11/09/2018


 
Marcelo Alves

 

Imitando a vida 

“A vida imita a arte”, diz-se, poeticamente. Pode até ser. 

Entretanto, mais comumente, a “arte imita a vida”. Na ficção policial, por exemplo, é o que se dá com a minha amiga Agatha Christie (1890-1976), que, para escrever algumas das suas mais badaladas obras, teve por inspiração, ao menos como pano de fundo dos seus enredos, crimes de fato ocorridos. 

Tomemos o caso da sua “The Mousetrap”, a peça há mais tempo em cartaz na história do teatro mundial. Desde a sua premiere, em outubro de 1952, com um Richard Attenborough (1923-2014) no papel protagonista do Detective Sergeant Trotter, foram inúmeros recordes, todos devidamente registrados pelo Guinness Book. A estória se passa em um hotel/pensão (Monkswell Manor) um pouco afastado de Londres. Recém-inaugurado, é administrado familiarmente pelo casal de proprietários, Giles e Mollie Ralston. No início da peça, a rádio informa a ocorrência de um homicídio em Londres e, mais ou menos ao mesmo tempo, no princípio de uma nevasca, as personagens/hóspedes vão chegando. Um jovem arquiteto, de comportamento afetado e confuso, chamado Christopher Wren. Mrs. Boyle, uma senhora extremamente desagradável que a tudo põe defeito. O Major Metcalf, militar aposentado. Miss Casewell, uma jovem de aparência masculina. Mr. Paravicini, com seu sotaque estrangeiro e pretensiosamente irônico. Por fim, o Detective Sergeant Trotter, que oficialmente se apresenta com o fim de investigar o homicídio acontecido em Londres. Monkswell Manor é tomada por uma nevasca. A comunicação telefônica é cortada. Ninguém mais entra ou sai. Mrs. Boyle é assassinada. Os dois homicídios estão interligados por um fio que leva a uma triste história familiar, de morte e sofrimento de crianças, passada há muitos anos. E, claro, o duplo homicida está entre as personagens restantes. 

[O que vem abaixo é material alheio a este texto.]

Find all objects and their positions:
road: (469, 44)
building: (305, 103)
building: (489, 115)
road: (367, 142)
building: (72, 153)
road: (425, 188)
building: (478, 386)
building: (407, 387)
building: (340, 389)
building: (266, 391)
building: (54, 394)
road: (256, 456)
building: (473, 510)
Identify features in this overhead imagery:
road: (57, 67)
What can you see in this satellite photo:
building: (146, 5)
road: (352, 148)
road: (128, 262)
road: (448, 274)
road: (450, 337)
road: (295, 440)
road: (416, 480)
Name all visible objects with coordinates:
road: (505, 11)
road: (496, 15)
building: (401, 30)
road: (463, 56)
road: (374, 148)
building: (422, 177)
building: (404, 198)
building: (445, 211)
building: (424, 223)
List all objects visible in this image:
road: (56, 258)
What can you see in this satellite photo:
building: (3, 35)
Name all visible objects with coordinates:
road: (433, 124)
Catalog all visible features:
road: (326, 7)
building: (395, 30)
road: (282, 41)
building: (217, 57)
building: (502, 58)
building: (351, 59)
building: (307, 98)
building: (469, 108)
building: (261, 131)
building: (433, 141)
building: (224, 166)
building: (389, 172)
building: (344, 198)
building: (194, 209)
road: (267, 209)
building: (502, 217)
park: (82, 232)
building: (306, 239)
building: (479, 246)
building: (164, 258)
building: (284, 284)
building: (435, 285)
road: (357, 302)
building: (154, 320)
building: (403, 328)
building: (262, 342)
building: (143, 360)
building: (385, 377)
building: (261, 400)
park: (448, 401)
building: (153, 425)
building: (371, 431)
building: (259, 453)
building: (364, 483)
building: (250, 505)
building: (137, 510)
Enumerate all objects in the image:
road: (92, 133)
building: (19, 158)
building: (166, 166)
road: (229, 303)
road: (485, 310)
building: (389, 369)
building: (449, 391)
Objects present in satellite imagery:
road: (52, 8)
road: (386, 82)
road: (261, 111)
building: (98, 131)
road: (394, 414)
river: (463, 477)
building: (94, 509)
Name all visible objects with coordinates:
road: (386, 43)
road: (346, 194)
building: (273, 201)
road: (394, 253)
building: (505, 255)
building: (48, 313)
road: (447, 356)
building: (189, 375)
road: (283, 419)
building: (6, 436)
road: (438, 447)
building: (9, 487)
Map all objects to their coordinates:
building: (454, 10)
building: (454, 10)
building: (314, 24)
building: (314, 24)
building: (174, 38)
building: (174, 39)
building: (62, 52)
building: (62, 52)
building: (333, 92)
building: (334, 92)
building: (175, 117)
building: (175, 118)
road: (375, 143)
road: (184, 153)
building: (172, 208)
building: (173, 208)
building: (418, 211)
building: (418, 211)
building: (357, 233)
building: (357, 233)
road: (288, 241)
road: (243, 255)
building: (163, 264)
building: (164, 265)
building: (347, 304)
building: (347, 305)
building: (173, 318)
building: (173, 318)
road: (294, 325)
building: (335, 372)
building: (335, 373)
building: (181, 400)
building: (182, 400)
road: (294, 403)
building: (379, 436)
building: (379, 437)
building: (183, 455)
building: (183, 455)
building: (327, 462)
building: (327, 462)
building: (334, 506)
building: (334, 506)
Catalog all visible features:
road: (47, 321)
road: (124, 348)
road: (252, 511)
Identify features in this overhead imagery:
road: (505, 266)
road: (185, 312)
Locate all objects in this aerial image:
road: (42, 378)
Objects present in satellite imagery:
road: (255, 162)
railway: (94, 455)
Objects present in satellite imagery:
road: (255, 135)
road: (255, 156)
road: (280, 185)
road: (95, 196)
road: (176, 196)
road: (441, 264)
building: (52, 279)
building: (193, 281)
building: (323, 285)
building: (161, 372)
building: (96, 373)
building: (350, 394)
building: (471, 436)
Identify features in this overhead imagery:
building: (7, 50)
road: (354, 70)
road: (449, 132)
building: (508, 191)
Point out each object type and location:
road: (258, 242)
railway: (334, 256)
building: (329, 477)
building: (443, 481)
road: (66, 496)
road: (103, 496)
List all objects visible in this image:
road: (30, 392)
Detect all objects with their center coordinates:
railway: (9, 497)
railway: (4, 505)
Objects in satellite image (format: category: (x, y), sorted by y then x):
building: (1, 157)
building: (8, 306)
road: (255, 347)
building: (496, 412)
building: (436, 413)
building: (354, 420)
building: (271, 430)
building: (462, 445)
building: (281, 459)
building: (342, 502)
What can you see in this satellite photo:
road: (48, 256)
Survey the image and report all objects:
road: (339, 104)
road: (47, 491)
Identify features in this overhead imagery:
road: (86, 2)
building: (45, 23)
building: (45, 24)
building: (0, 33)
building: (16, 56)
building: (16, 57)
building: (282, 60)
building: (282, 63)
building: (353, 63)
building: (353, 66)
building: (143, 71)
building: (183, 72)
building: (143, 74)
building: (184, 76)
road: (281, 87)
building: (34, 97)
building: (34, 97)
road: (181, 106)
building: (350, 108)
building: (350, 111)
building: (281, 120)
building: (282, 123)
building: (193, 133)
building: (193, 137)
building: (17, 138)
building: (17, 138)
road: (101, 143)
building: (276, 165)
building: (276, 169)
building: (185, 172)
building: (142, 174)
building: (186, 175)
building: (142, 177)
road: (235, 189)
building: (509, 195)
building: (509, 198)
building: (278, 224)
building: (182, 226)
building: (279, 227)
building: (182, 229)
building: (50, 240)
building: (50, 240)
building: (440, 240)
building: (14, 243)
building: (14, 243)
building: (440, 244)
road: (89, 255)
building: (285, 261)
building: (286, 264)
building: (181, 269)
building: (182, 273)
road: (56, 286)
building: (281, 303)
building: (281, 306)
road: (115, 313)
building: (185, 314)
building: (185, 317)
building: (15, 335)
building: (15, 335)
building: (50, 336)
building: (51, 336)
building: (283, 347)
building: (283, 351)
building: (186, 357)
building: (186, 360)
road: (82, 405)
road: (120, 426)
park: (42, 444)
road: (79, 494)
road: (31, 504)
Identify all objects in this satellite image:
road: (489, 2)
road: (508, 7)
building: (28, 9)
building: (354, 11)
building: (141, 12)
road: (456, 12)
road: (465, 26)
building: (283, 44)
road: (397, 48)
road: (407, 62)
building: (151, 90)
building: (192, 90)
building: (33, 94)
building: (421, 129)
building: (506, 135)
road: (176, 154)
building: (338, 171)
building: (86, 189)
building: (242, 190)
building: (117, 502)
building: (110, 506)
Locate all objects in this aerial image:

Para quem não sabe, a história/estória de “The Mousetrap” está relacionada com o badalado “Caso O’Neill”, uma história de assassinato que, numa Inglaterra dedicada à vitória no fim da Segunda Guerra Mundial, roubou a atenção da população pela crueldade do acontecido. Como consta de um livro que comprei em um supermercado na Índia (isso mesmo, na Índia), “Agatha Christie: Shocking Real Muders behind her Classic Mysteries” (publicado pela HarperCollins Publishers/Índia em 2017), o garoto Dennis O’Neill, que ainda não havia completado 13 anos, em 9 de janeiro de 1945, “foi encontrado morto em seu lar adotivo no condado inglês de Shropshire, onde vivia com seu irmão mais novo Terence. Sua mãe adotiva havia telefonado para o médico local afirmando que Dennis estava tendo algum tipo de ataque. Mas quando o médico chegou ao local, às 15 horas e 30 minutos, já encontrou Dennis morto e em péssimas condições físicas. O exame pós-morte revelou que ele sofreu uma parada cardíaca como resultado de fortes pancadas no peito. Ele também foi gravemente espancado nas costas, tinha os pés cobertos de úlceras e estava severamente malnutrido”. Os pais adotivos, Reginald (de 31 anos) e Esther Gough (de 29), foram presos menos de um mês depois. Eles foram processados e condenados pelo ocorrido. O pequeno Terence, de apenas 10 anos, foi testemunha dos fatos e do caso, o que marcou sua vida para sempre. E está aí, no trauma real dessa criança, que na ficção de Agatha Christie explode anos depois, a inspiração de “The Mousetrap”. 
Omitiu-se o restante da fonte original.